Twilight sat cross-legged on the kerb at the side of the road a hundred yards from the van, which was now crawling with crime scene people in white bunny suits. Another hundred yards away a cordon of uniformed cops was holding back a gathering crowd and a lot of press and cameras. A number of them had tried to get a comment from Cygnus when she flew in, but she was saying nothing and had taken up position beside her partner, waiting for the detective in charge of the case to come over. He had told Twilight she should stay put and was taking his own sweet time about talking to her.
‘That him?’ Cygnus asked as a tall, muscular man with short-cropped, sandy hair started toward them with a dark expression on his face.
‘Uh-huh, Detective Silvian.’ Twilight watched him approaching. He had some sort of hand cannon in a shoulder holster, she was willing to bet it was a .44 Magnum automatic, and from the way his trouser leg hung, he had a backup piece in a holster on his ankle. The body tone and the way he used it as he walked suggested he liked throwing his weight around and the excessive armament told the same story. This was probably not a nice man.
‘So, you just happened to be passing,’ Silvian said without preamble, ‘saw a parked van, opened it up, and found a body in it?’
‘Good start,’ Andrea commented.
‘Pretty much. It looked wrong.’ Twilight remained on the ground, even if that meant looking up at the towering detective. She did not feel like letting him ruffle her.
‘Looked wrong?’
‘You never get gut feelings, Detective? Last time I saw something like that a policeman was shot by the guy inside it. I wasn’t risking lives by letting some guy open the door first.’
Silvian gave a grunt, looking back toward the van. Then he said, ‘We’ll need that sword to check for blood.’
‘No, you really don’t.’
There was a triumphant glint in his eyes when he turned back to scowl at her. ‘You’re refusing to provide evidence linked to a murder investigation?’

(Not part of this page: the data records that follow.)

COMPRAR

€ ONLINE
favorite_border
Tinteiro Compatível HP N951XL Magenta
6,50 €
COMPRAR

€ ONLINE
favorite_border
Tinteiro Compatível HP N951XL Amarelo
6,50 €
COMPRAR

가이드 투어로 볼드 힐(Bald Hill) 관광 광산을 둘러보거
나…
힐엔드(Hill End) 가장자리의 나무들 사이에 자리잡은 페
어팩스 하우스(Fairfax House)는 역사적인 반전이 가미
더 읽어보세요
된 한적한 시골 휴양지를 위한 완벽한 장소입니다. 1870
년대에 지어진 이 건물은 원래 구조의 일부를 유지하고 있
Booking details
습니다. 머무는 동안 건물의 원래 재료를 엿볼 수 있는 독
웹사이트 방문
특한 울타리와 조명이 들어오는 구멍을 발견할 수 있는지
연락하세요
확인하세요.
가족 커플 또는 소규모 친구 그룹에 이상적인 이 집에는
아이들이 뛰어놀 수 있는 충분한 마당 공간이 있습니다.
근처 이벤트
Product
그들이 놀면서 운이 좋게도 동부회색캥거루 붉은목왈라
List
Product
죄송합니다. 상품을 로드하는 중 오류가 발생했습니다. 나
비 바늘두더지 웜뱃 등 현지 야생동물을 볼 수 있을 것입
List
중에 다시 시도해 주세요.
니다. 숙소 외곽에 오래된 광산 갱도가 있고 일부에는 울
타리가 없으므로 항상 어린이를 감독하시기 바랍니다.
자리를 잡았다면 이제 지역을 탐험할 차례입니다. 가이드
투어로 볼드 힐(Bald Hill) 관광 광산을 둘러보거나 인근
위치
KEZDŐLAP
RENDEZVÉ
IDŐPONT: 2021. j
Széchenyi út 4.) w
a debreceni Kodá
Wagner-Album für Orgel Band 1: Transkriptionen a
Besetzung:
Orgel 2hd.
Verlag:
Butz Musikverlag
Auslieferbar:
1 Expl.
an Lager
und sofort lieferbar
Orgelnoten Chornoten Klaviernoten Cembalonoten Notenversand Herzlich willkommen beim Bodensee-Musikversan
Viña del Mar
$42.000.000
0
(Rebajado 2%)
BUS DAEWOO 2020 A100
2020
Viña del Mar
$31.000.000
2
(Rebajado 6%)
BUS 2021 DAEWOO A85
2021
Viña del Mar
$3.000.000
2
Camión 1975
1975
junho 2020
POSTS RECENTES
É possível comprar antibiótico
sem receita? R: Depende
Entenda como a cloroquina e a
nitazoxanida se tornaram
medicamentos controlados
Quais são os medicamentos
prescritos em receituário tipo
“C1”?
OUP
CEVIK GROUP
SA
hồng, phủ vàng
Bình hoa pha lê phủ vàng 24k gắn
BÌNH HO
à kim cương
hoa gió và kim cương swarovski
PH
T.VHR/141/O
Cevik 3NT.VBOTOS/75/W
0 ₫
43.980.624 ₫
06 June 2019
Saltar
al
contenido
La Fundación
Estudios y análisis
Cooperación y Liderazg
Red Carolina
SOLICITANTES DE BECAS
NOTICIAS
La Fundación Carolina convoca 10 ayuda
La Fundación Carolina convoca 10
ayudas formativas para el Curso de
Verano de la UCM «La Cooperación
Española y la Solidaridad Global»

Now Twilight got to her feet. ‘I’m refusing to hand over my sword unless you have reasonable cause to suspect it was used on that body. Have you ever skinned anything, Detective? A sword is not the most useful tool for that kind of job, and I don’t carry a knife.’
‘Hand over the sword, or I’m placing you…’ He stopped as Cygnus pulled her tiny phone from her boot and lifted it to place in her ear. ‘What are
you
doing?’
‘Calling the UID,’ Cygnus replied blandly.
‘What?’
‘You’ve clearly determined that an Ultra is responsible for these murders. That places it in their jurisdiction. I assume that you’ll be turning the case over to them as soon as you’ve arrested my partner, but I figured I’d save you the trouble and call it in myself. And then I thought I’d go explain to the press over there why you’ve just arrested Twilight–’
‘I need to get the sword tested to eliminate her from the enquiry,’ Silvian growled. ‘There is no solid evidence of an Ultra being involved at this time.’
‘Get some,’ Twilight told him, ‘and I’ll bring this in myself.’
‘You could’ve cleaned–’
‘Yeah, about that. You see any blood on me? That van is swimming in it so the killer must have been covered head to foot. And if I’m not then I either found the body, like I said, or I’ve had a lot of showers, and you really think I wouldn’t have cleaned the sword too?’
‘She’s very meticulous with that sword, Detective,’ Cygnus put in. ‘I’ve seen her spend an hour going over every bit of it. Not in the last couple of days, mind.’
‘I haven’t had to use it recently,’ Twilight said, shrugging.
‘If you’d like to throw around a few more baseless allegations while I’m here as a witness, I know a few good lawyers who can make sure you spend the rest of your career as a crossing guard.’ Cygnus gave him her best smile.
Silvian gave a grunt of disgust and stalked off back toward the van. They both heard him muttering something about ‘freaks’ as he left.
‘People like him make me want to smash something,’ Cygnus grumbled. ‘Let’s go home.’